◆ Stored data ◆
════
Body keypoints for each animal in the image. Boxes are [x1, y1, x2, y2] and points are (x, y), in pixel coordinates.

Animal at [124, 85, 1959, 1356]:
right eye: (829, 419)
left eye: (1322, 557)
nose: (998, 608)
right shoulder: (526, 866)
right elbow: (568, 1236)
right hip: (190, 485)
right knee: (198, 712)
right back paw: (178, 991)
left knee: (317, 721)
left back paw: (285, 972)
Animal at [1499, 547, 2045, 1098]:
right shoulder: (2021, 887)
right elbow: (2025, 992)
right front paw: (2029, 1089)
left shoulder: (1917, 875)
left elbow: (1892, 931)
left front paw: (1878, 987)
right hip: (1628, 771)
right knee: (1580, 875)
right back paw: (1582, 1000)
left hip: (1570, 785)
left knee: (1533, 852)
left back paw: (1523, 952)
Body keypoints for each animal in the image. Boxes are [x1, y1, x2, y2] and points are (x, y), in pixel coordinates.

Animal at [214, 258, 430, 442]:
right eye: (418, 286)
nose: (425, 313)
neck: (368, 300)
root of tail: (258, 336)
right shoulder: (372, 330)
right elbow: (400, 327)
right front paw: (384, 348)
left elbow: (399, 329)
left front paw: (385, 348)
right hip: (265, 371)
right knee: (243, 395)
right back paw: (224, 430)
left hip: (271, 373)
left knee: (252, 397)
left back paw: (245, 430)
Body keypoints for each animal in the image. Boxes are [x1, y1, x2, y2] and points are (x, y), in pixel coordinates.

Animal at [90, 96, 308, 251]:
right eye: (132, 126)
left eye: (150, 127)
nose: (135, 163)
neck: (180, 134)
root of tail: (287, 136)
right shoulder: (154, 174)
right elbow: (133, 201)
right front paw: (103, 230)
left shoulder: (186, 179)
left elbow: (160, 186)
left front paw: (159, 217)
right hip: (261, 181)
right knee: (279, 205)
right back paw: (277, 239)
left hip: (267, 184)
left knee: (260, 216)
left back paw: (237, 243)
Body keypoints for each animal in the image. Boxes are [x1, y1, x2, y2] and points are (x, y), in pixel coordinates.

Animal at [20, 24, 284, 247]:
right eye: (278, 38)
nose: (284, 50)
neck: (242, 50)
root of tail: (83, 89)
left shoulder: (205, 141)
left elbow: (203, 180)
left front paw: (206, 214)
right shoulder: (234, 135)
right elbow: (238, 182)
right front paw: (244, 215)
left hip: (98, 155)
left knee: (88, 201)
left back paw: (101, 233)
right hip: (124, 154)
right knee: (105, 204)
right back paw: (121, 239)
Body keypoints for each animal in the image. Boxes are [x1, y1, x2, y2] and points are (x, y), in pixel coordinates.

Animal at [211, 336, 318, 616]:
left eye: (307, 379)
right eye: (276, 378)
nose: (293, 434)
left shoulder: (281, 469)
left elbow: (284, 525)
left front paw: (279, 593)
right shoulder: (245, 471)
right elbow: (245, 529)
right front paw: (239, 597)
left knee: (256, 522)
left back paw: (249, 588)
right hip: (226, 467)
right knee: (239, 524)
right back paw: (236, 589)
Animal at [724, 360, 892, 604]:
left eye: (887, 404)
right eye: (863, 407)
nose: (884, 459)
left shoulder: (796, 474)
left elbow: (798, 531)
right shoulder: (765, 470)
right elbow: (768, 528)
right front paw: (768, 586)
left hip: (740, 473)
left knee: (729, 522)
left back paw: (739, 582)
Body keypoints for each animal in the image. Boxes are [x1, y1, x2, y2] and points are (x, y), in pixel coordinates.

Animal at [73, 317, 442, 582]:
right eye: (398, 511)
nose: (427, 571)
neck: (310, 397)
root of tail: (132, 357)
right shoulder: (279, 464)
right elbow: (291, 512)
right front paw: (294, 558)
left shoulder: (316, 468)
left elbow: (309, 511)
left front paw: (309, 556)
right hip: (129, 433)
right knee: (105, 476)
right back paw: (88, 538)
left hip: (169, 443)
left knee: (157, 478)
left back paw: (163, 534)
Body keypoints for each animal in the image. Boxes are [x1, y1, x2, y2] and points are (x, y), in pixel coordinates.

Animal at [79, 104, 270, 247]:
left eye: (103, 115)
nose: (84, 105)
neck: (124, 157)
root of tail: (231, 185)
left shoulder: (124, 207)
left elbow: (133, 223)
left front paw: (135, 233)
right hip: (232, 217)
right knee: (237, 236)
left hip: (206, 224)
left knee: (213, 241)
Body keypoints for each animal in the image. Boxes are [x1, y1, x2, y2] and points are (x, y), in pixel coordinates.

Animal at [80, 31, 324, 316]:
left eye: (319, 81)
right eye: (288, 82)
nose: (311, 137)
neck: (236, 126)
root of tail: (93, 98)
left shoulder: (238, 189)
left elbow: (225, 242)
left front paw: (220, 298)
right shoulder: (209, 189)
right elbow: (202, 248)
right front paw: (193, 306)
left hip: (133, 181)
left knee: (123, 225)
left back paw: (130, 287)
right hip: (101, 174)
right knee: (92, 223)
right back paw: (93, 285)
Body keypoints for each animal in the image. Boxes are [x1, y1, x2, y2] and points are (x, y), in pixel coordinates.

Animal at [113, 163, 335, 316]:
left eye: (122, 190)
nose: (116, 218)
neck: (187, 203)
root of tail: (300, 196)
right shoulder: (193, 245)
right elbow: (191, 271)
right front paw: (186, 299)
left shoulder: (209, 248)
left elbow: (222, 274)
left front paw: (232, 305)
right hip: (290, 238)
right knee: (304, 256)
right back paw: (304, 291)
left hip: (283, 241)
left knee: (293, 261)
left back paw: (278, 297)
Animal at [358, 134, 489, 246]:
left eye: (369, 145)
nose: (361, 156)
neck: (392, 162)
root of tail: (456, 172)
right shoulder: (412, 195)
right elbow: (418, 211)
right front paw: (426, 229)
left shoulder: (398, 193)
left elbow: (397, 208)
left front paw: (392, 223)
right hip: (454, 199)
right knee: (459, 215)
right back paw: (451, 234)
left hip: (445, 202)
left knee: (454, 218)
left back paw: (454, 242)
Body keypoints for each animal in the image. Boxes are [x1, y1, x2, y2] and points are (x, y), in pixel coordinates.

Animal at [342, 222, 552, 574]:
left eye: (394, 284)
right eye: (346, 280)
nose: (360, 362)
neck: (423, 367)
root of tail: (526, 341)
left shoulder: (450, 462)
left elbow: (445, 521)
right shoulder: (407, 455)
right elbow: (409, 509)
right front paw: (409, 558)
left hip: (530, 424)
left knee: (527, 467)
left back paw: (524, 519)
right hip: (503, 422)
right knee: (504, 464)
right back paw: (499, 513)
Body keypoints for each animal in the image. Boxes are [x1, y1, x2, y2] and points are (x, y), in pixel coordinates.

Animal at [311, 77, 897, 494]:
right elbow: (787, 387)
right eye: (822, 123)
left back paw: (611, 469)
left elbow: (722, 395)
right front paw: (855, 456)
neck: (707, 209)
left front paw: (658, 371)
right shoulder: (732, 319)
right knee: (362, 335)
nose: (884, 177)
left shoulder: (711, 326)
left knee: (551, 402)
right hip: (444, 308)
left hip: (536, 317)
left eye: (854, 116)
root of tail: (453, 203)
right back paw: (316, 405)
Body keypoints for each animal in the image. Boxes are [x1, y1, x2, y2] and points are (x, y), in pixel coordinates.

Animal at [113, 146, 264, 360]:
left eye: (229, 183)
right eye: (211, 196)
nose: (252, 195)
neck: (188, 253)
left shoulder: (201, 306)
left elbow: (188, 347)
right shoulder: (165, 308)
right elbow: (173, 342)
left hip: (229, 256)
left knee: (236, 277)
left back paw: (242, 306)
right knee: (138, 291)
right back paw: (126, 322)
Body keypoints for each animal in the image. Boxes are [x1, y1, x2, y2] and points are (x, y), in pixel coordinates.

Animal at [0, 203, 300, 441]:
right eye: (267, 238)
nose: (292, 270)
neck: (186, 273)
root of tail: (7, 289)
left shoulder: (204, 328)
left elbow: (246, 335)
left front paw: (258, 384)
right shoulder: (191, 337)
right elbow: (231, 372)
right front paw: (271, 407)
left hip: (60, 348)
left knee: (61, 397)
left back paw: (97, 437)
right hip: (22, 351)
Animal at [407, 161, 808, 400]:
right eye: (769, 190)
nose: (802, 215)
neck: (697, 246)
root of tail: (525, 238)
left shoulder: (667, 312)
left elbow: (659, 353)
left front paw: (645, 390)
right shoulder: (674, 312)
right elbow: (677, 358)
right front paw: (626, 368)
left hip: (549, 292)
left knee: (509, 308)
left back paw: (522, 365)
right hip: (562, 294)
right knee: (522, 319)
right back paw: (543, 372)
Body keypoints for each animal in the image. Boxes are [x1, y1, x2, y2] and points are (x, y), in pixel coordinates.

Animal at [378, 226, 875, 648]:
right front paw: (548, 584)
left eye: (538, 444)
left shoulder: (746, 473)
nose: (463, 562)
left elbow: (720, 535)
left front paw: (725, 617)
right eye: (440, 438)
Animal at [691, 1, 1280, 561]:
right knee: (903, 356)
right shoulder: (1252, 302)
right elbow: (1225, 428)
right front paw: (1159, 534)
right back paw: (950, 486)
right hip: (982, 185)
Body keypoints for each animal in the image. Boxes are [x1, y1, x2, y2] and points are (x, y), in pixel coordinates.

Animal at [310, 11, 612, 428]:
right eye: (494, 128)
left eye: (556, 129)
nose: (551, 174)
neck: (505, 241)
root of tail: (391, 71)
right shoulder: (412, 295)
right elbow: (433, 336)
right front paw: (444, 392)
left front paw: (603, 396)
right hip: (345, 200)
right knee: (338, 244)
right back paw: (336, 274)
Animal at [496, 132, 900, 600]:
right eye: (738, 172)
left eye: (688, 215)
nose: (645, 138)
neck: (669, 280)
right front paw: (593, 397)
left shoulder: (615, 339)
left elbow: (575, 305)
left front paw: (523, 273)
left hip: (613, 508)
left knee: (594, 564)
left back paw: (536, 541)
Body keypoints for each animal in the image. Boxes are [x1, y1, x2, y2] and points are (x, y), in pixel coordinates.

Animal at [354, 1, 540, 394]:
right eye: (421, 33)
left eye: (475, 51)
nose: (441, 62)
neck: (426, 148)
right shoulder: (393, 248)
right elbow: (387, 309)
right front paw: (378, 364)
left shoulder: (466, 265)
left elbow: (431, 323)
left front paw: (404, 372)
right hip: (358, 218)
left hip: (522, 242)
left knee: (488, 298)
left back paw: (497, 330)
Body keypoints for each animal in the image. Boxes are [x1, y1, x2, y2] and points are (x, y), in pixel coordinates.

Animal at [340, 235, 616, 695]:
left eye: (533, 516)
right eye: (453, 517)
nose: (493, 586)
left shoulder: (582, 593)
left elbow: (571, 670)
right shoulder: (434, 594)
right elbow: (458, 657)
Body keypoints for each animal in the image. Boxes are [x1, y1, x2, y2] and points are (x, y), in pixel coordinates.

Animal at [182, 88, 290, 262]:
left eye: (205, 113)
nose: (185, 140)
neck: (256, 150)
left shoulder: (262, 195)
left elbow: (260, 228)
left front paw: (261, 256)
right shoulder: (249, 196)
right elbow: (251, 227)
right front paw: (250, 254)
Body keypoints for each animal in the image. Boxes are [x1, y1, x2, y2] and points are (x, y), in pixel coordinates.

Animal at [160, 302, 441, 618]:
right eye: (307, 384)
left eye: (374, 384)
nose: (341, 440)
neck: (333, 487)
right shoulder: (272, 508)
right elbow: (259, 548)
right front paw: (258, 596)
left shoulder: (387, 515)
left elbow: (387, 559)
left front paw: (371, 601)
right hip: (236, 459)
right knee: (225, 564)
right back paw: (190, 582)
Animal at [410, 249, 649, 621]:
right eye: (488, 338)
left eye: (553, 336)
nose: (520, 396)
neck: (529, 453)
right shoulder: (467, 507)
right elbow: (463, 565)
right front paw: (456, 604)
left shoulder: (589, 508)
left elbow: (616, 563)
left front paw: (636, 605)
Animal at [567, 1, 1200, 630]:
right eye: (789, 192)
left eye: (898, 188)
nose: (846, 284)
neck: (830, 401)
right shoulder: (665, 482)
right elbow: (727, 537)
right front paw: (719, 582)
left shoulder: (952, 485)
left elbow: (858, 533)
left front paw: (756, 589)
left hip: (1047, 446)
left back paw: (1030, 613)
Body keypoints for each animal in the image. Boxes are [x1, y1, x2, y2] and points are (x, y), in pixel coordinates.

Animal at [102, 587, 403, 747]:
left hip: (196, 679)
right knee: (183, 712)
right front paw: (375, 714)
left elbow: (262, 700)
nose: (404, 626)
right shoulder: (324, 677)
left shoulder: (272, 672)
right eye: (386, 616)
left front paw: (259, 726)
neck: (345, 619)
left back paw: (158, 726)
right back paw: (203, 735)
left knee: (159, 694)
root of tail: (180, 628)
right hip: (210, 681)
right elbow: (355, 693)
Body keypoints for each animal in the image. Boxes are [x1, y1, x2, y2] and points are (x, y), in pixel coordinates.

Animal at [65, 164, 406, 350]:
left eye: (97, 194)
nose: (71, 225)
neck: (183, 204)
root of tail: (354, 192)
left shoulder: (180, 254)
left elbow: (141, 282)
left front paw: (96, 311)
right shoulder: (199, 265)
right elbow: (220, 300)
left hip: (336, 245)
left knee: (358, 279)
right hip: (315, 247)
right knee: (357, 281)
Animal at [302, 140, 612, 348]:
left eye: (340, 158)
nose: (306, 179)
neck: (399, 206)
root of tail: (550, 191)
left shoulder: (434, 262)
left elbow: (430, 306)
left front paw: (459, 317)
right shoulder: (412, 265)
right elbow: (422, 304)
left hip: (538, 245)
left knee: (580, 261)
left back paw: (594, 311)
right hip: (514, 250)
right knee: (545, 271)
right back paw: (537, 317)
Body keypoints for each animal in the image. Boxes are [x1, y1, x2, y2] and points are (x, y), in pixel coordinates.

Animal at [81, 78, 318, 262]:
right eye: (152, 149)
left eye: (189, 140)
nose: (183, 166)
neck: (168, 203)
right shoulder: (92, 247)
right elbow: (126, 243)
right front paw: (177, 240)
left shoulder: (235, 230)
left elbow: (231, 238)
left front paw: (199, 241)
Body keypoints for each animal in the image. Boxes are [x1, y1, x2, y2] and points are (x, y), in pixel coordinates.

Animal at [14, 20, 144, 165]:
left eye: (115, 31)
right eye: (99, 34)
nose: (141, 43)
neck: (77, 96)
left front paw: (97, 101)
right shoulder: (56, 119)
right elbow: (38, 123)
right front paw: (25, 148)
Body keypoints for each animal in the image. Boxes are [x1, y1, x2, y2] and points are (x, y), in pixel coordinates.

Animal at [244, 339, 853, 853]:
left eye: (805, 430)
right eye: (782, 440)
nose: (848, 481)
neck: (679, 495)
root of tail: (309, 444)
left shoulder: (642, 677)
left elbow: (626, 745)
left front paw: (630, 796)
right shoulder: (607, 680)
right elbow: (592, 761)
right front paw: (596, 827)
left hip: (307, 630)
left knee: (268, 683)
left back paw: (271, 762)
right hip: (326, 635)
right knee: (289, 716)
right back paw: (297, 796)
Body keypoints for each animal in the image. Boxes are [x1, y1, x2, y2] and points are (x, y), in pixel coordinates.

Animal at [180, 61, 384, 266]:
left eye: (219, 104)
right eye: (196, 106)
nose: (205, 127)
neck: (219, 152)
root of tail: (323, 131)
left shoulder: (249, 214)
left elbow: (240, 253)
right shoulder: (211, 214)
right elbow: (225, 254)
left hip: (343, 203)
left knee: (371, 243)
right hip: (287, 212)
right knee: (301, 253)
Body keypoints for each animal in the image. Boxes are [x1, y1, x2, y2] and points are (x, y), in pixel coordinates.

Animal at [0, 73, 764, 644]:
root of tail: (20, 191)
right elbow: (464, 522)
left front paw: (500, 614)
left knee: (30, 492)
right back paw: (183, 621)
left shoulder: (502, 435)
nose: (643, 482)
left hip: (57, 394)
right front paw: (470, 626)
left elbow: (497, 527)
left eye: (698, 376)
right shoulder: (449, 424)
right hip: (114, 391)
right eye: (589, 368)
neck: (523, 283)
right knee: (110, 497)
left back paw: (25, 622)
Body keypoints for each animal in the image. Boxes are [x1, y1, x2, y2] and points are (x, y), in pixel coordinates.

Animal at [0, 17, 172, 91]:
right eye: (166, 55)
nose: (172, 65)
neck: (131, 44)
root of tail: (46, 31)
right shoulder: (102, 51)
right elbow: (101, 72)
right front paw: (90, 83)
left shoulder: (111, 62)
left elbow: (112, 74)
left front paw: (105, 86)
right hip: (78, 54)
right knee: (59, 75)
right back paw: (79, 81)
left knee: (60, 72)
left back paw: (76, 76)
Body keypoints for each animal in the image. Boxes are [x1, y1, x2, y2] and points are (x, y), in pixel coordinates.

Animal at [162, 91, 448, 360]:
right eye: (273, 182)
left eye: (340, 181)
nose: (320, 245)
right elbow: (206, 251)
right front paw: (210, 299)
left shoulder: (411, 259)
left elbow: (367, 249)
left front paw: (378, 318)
════
◆ Instructions for the task ◆
After locating the line holding "right eye: (782, 440)" above, output exactly that line and every line after it through the line holding "right hip: (326, 635)". Include nothing else.

◆ Exercise result ◆
right eye: (782, 440)
nose: (848, 481)
neck: (679, 495)
root of tail: (309, 444)
left shoulder: (642, 677)
left elbow: (626, 745)
left front paw: (630, 796)
right shoulder: (607, 680)
right elbow: (592, 761)
right front paw: (596, 827)
left hip: (307, 630)
left knee: (268, 683)
left back paw: (271, 762)
right hip: (326, 635)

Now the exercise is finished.